▸ Article
#####

Tin Hearts is much more than a simple puzzle game about toy soldiers
Tin Hearts is a puzzle game all about time. Its story revolves around technologies ahead of their time, features a story told out of time, and you, yourself, have the power to pause, speed up and reverse the passage of time.
When people first think of little tin soldiers in a video game they probably think of something in the strategy or wargaming genre, however, Tin Hearts is actually a cheerful puzzler wrapped around a slow, deep narrative. It’s an incredibly smart and well-paced puzzle game, with new elements and components introduced gradually and thematically throughout its three acts.
Most of your time with Tin Hearts is spent moving around the rooms of Albert J. Butterworth’s family home and workshop. You’re spectral in form, but can’t move through objects, instead hovering around the room, occasionally gaining new abilities and capabilities as you try to guide tin soldiers to an exit gate within each room.
The preview build that I played was a careful bundle of levels that took me from simply moving loose pieces into fixed spaces to activating treadmills that power electric generators to extend bridges. On the way, there are toy cannons that can directly interact with things like toy blimps and ladders; drums that can propel the soldiers through the air; and even moments where you can explore the level as one of the tin soldiers. While the generators, and their associated elements, feel like they’re a mile away from the game’s core, toy-themed pieces, the change from kinetic to electric matches the change from the house to the workshop and from happier memories to the obsession of the main character.
That journey from a quiet, family home life into deep obsession isn’t something that was covered much in the preview build, however, it’s been very present in the trailers that have been released so far. It really felt like a different game than the ones in the trailer, with their teased dark, underlying story. Tin Hearts, for me, was a puzzle narrative about wonder, and maybe about secrets, with only a little nudge toward a darker path. Maybe that narrative has shifted since those earlier trailers, some things certainly have; For a start, unlike the current Steam listing, all of the characters I saw in memories were also spectral.

#####

▸ Task instructions
Copy out the Tin Hearts preview above in full, word for word, from its headline through its final sentence.

#####

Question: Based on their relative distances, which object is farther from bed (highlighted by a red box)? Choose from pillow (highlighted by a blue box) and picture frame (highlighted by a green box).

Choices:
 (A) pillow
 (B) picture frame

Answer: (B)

#####

▸ Exercise solution
Tin Hearts is much more than a simple puzzle game about toy soldiers
Tin Hearts is a puzzle game all about time. Its story revolves around technologies ahead of their time, features a story told out of time, and you, yourself, have the power to pause, speed up and reverse the passage of time.
When people first think of little tin soldiers in a video game they probably think of something in the strategy or wargaming genre, however, Tin Hearts is actually a cheerful puzzler wrapped around a slow, deep narrative. It’s an incredibly smart and well-paced puzzle game, with new elements and components introduced gradually and thematically throughout its three acts.
Most of your time with Tin Hearts is spent moving around the rooms of Albert J. Butterworth’s family home and workshop. You’re spectral in form, but can’t move through objects, instead hovering around the room, occasionally gaining new abilities and capabilities as you try to guide tin soldiers to an exit gate within each room.
The preview build that I played was a careful bundle of levels that took me from simply moving loose pieces into fixed spaces to activating treadmills that power electric generators to extend bridges. On the way, there are toy cannons that can directly interact with things like toy blimps and ladders; drums that can propel the soldiers through the air; and even moments where you can explore the level as one of the tin soldiers. While the generators, and their associated elements, feel like they’re a mile away from the game’s core, toy-themed pieces, the change from kinetic to electric matches the change from the house to the workshop and from happier memories to the obsession of the main character.
That journey from a quiet, family home life into deep obsession isn’t something that was covered much in the preview build, however, it’s been very present in the trailers that have been released so far. It really felt like a different game than the ones in the trailer, with their teased dark, underlying story. Tin Hearts, for me, was a puzzle narrative about wonder, and maybe about secrets, with only a little nudge toward a darker path. Maybe that narrative has shifted since those earlier trailers, some things certainly have; For a start, unlike the current Steam listing, all of the characters I saw in memories were also spectral.